Batabyal makes the hydrovoltaic material perform other tasks as well. In 2025, his team developed a material which could generate both freshwater and electricity. To develop this, they attached sulphonic acid (SO₃H) groups to graphene oxide, increasing its water-absorbing capacity. This graphite material also raises its temperature instantly in response to light, thereby increasing the rate of evaporation of the absorbed water. When humidity is high, the material absorbs moisture, and absorbed water dissociates the sulphonic group into positively charged hydrogen ions and negatively charged sulphite ions, creating a charge difference and generating current. The vapours are directed to a condenser, where they cool, producing pure freshwater. The team found that this material captured 0.3 grams of water per gram of material in one hour and released purified water with 25 ppm and a pH of 6.32 after 30-120 minutes of sunlight, while producing a voltage of 0.25V and a current of 0.16 milliamperes (bit.ly/Power-Water).

His team has also developed a porous cement-carbon composite that, when floating on water, absorbs sunlight, driving water evaporation and generating electricity. The evaporated water can be condensed and purified. Batabyal believes this may be a future solution for desalination.  "(There is) no need for an expensive membrane or electrical heater. By solar energy itself, I think 5-10 litres of water per square metre can easily be generated in a very cost-effective way," he adds.

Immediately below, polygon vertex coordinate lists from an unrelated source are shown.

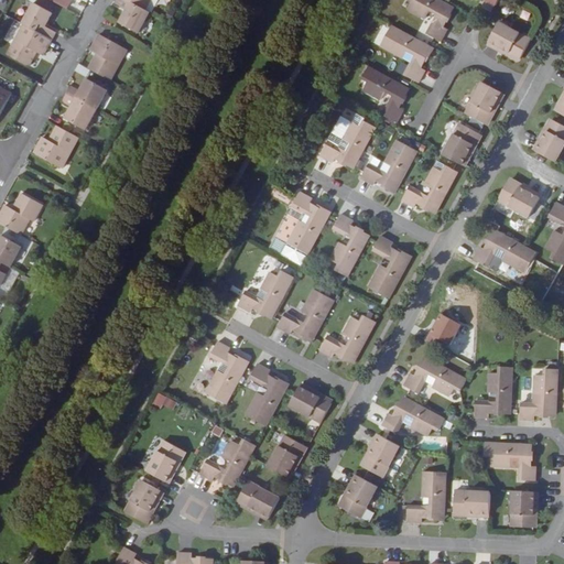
[(140,33),(151,12),(145,10),(127,0),(119,0),(117,4),(128,10),(121,23),(140,33)]
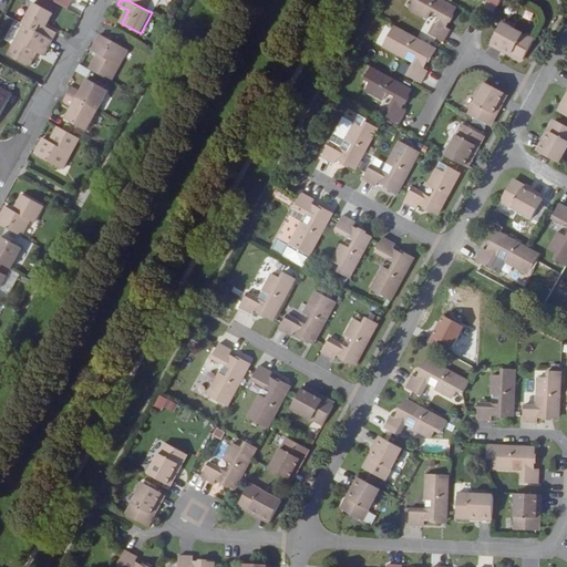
[(127,0),(146,10),(152,0),(127,0)]
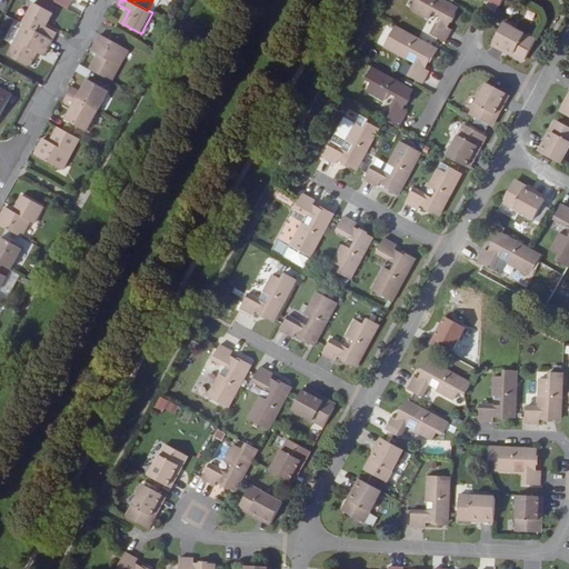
[(448,1),(446,0),(416,0),(417,0),(411,9),(429,18),(433,9),(441,13),(430,33),(438,37),(446,41),(452,28),(448,26),(458,7),(448,1)]
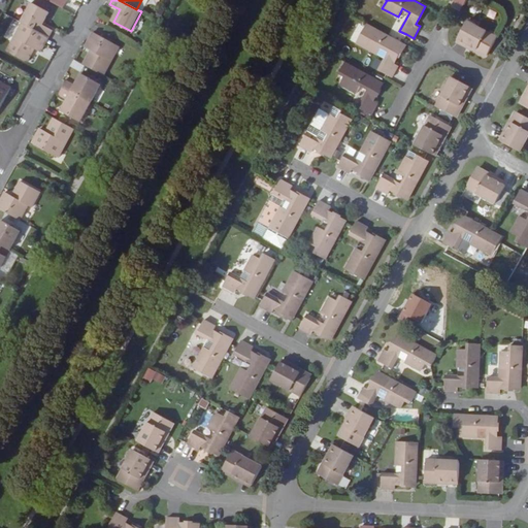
[(33,2),(23,22),(50,37),(54,30),(43,24),(51,12),(33,2)]
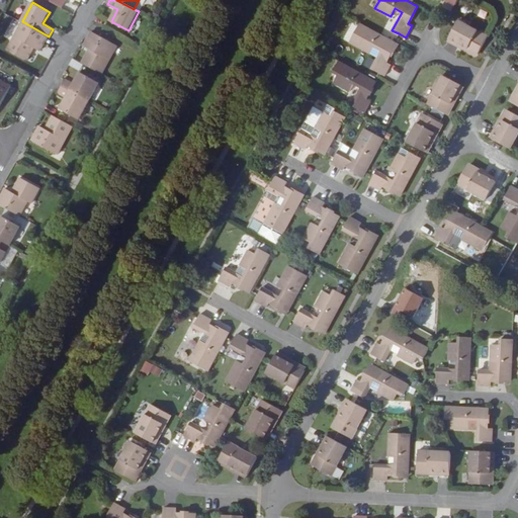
[(477,56),(488,35),(459,19),(455,27),(448,40),(477,56)]
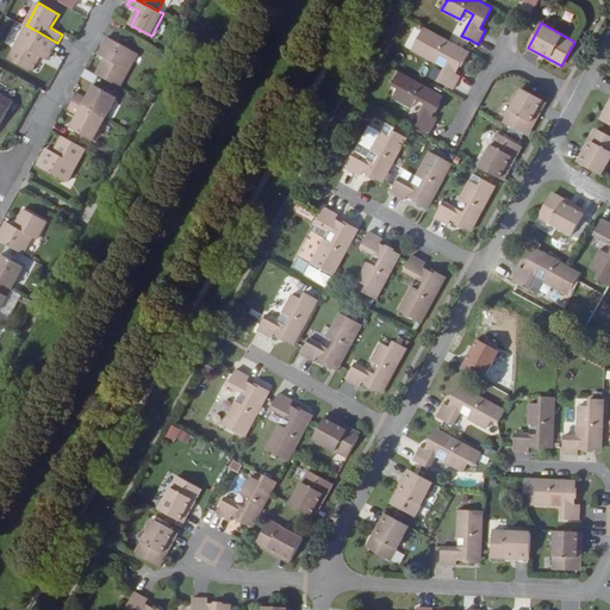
[(57,43),(26,25),(8,58),(32,72),(41,56),(49,60),(57,43)]
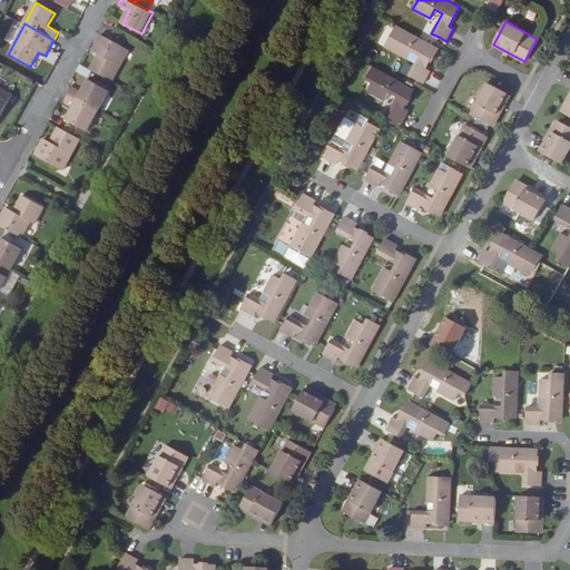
[(434,46),(396,25),(384,46),(408,59),(411,50),(420,56),(409,75),(418,79),(423,82),(430,70),(428,69),(439,48),(434,46)]
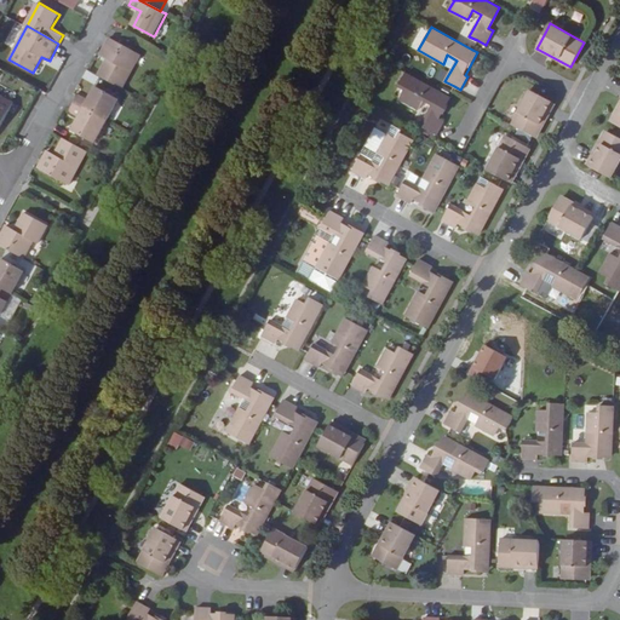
[(109,58),(99,75),(124,89),(142,55),(110,38),(102,55),(109,58)]
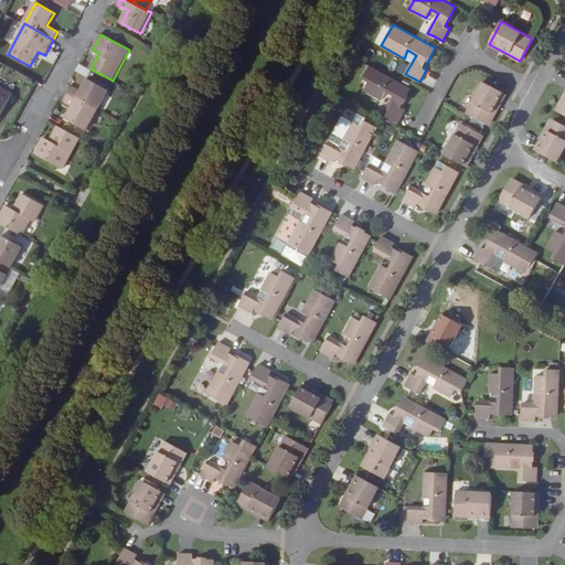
[(409,87),(370,65),(362,77),(369,81),(364,89),(382,99),(386,91),(394,95),(383,114),(393,119),(397,121),(405,109),(401,107),(411,88),(409,87)]
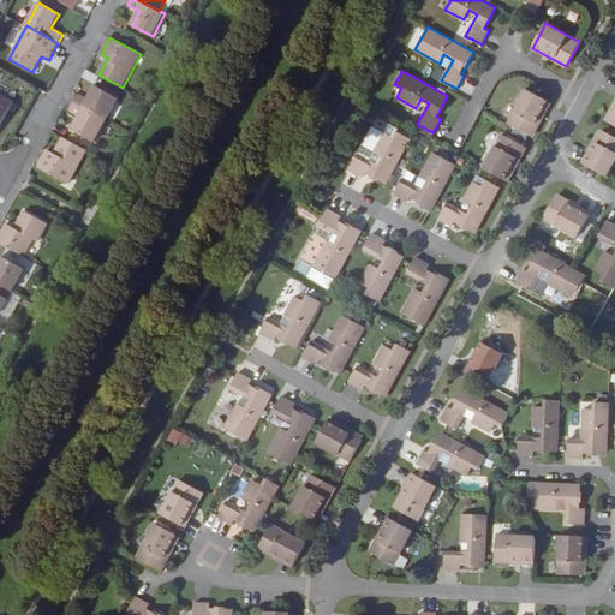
[(79,94),(75,101),(107,119),(119,97),(96,85),(89,99),(79,94)]
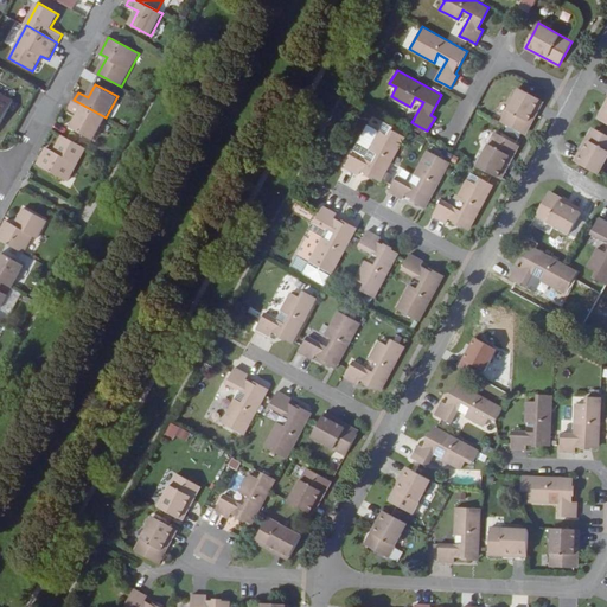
[(544,101),(541,98),(536,96),(521,88),(502,121),(522,133),(525,134),(544,101)]
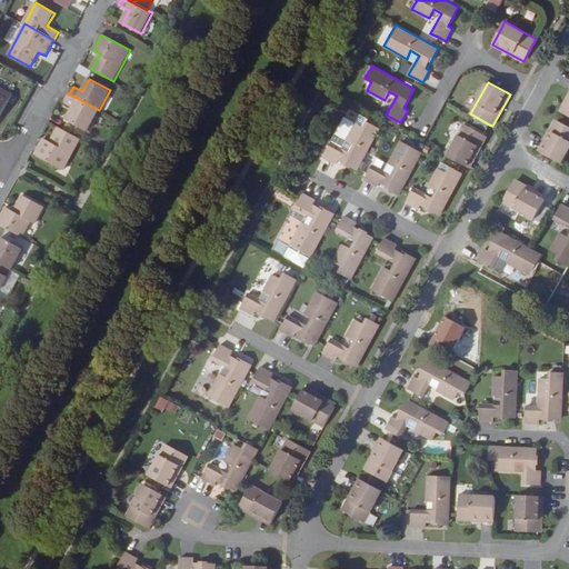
[(0,88),(0,117),(12,95),(0,88)]
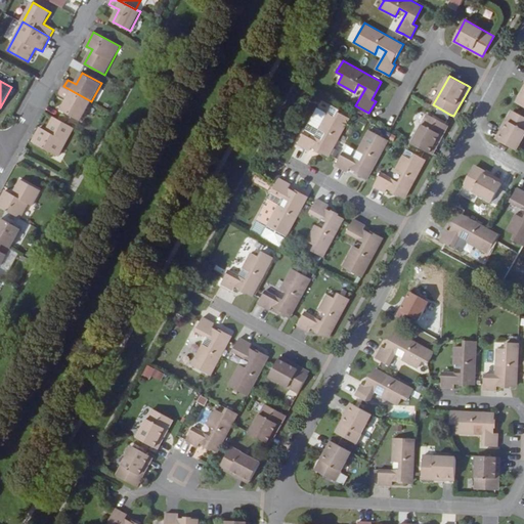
[(91,101),(63,86),(59,94),(68,98),(61,110),(81,120),(91,101)]
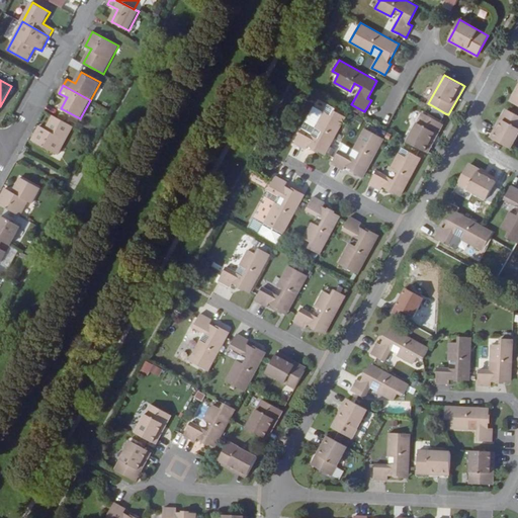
[(490,137),(492,138),(511,148),(517,135),(517,114),(509,109),(506,108),(490,137)]
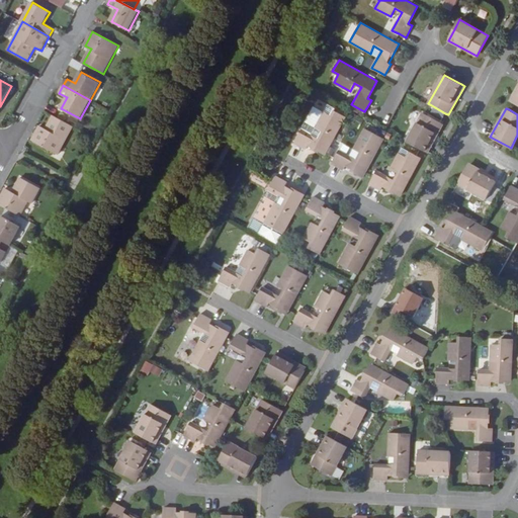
[(301,130),(296,138),(293,143),(306,149),(308,145),(325,154),(325,153),(345,116),(335,110),(332,116),(324,111),(316,127),(323,132),(319,139),(301,130)]
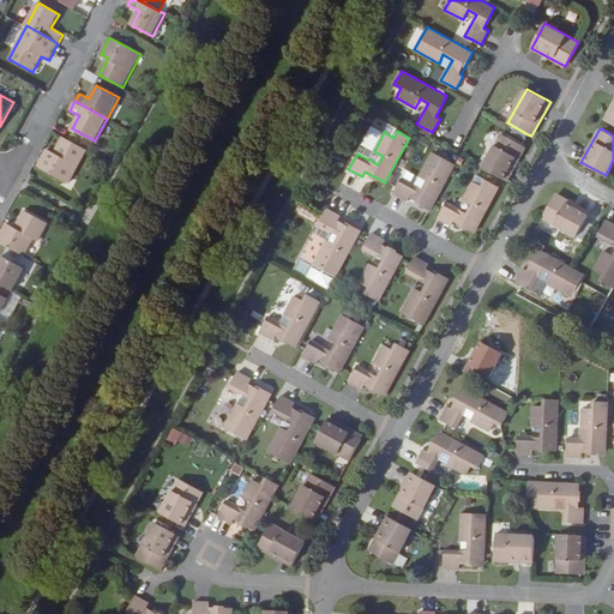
[(525,146),(523,144),(501,133),(482,168),(498,176),(507,181),(525,146)]
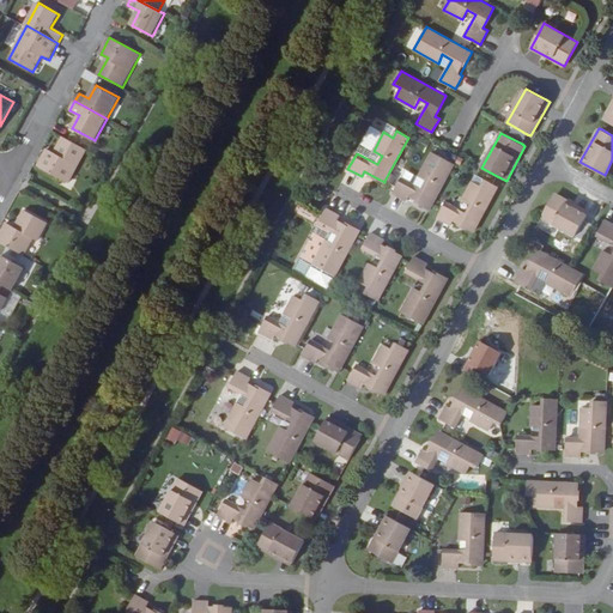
[(87,150),(64,137),(54,155),(47,151),(37,168),(68,184),(87,150)]
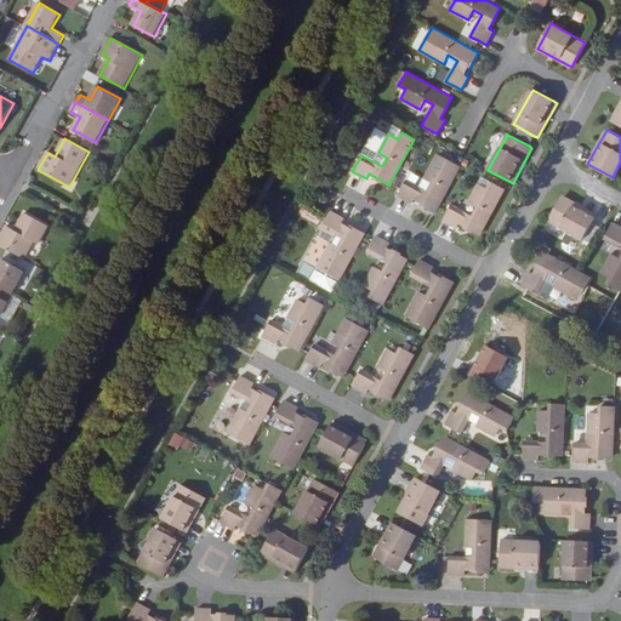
[(406,180),(400,189),(397,195),(411,204),(412,200),(434,212),(438,208),(461,166),(438,153),(423,178),(432,183),(427,192),(406,180)]
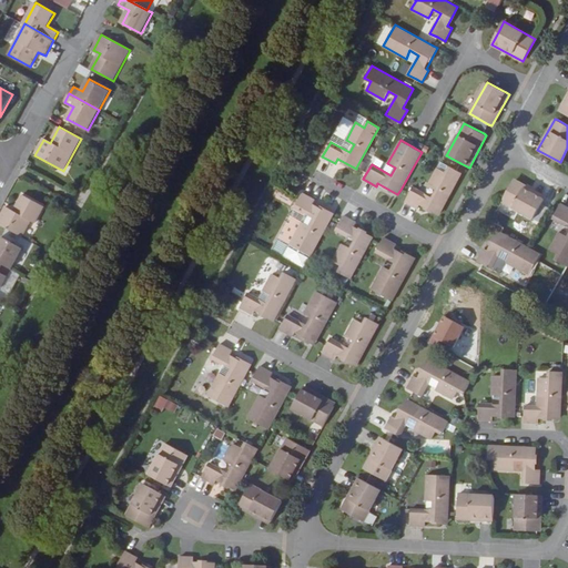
[(421,204),(439,214),(463,172),(457,170),(450,166),(446,172),(438,168),(428,185),(437,190),(433,198),(414,186),(409,194),(405,201),(417,209),(421,204)]
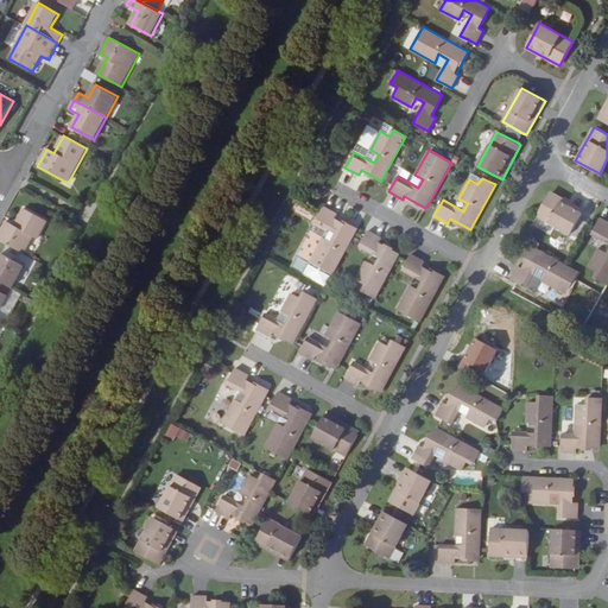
[(584,209),(558,195),(551,191),(537,215),(571,234),(580,219),(584,209)]
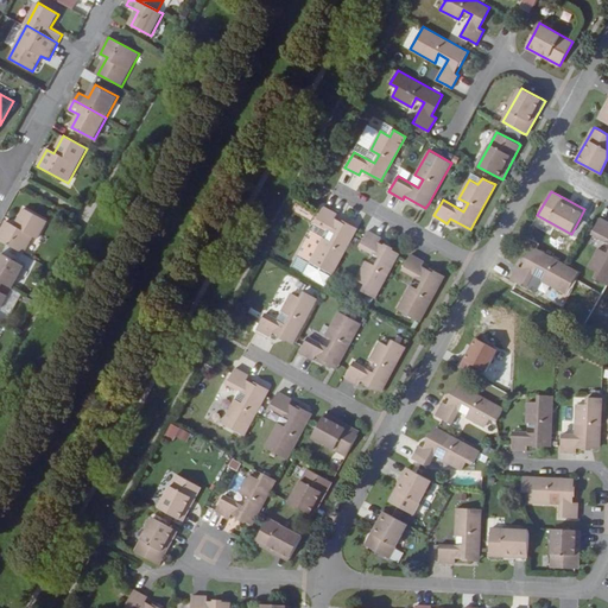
[(323,206),(321,211),(315,222),(336,234),(331,242),(324,238),(310,263),(331,274),(355,233),(358,228),(336,216),(337,214),(323,206)]
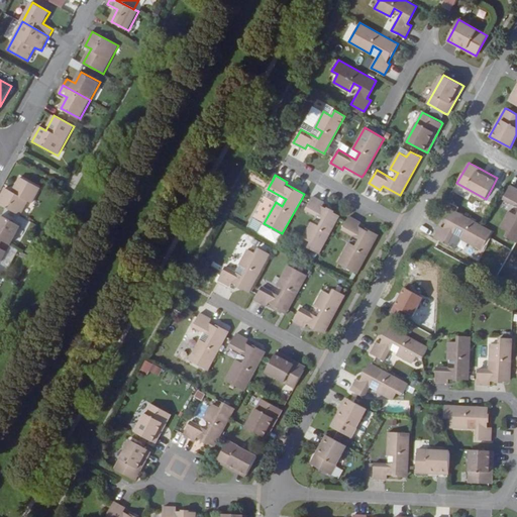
[(0,198),(0,205),(20,217),(28,202),(31,204),(39,189),(20,179),(13,193),(5,189),(0,198)]
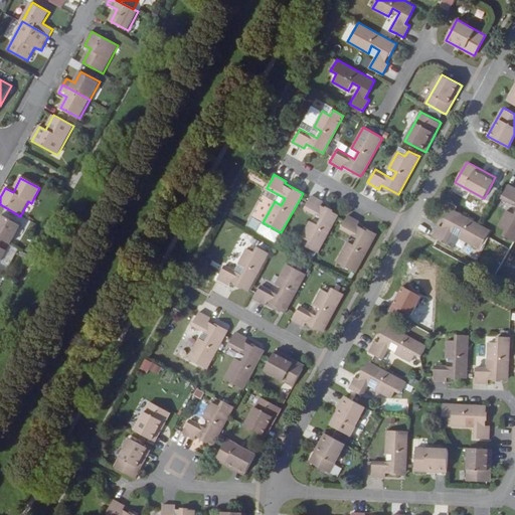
[(504,235),(514,241),(514,240),(514,187),(509,184),(505,192),(502,197),(514,204),(514,214),(508,210),(499,225),(507,230),(504,235)]
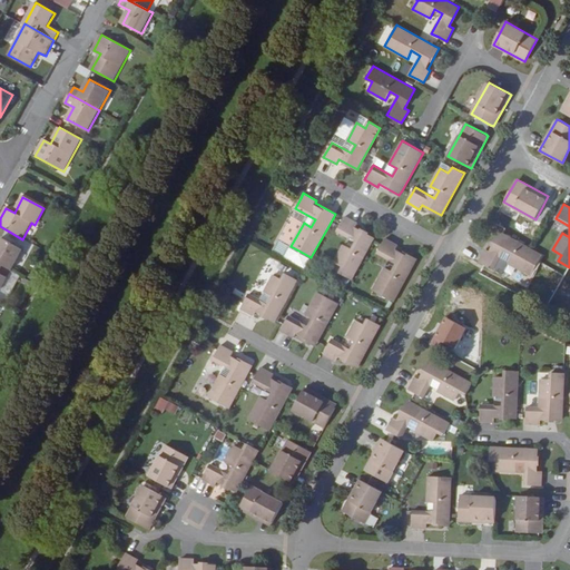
[(345,216),(341,223),(337,231),(357,242),(353,249),(344,245),(334,262),(343,266),(340,274),(352,279),(374,239),(374,237),(355,227),(357,223),(345,216)]
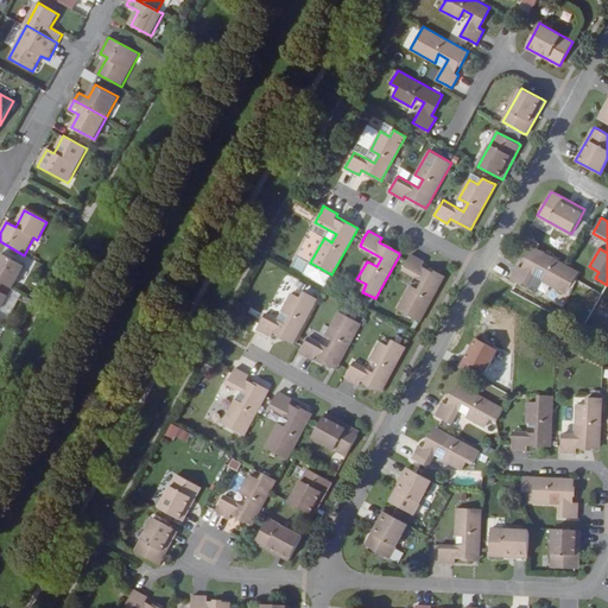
[(511,279),(517,283),(527,287),(538,267),(546,271),(542,280),(561,291),(565,282),(572,285),(576,278),(578,272),(565,264),(537,248),(534,247),(524,267),(519,265),(511,279)]
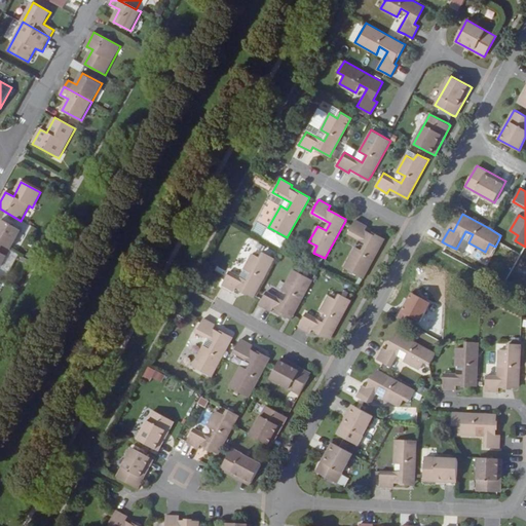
[(0,243),(10,250),(22,231),(1,220),(0,222),(0,243)]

Because hydrovoltaics produce little power on their own, scientists are also combining them with other energy-generation technologies, such as photovoltaics (electricity generation from sunlight) and thermoelectricity (electricity generation from a temperature difference). In 2026, scientists from Saudi Arabia and the U.S. developed a hybrid system with solar photovoltaics on top, followed by a hydrogel and a cellulose hydrovoltaic device at the bottom. The hydrogel absorbs waste heat from solar panels and passively cools the solar photovoltaic system via evaporative cooling, enhancing its efficiency. This evaporated water powers the hydrovoltaic devices at the bottom, generating power from both photovoltaics and hydrovoltaics. Through such a system, photovoltaic efficiency increased by 15% and the power output of hydrovoltaic devices by 150% (bit.ly/Hybrid-Methods). In 2024, researchers at Tiangong University, China, developed a fabric that generates power from both temperature differences and evaporation. The fabric has three layers: the first layer of polypyrrole absorbs sunlight and passes it to a thermoelectric bilayer, and the third layer of water-loving polypropylene nonwoven fabric acts as a hydrovoltaic material. While the thermoelectric set-up alone produced only 6.6 millivolts, the hybrid set-up increased the current to 73 millivolts (bit.ly/Three-Layers).

Scientists hope this low-power technology will follow the trajectory of photovoltaics, which is now a clean, green technology but took decades to develop. One day, perhaps, billions of hydrovoltaic sensors will work together to keep the world green and connected.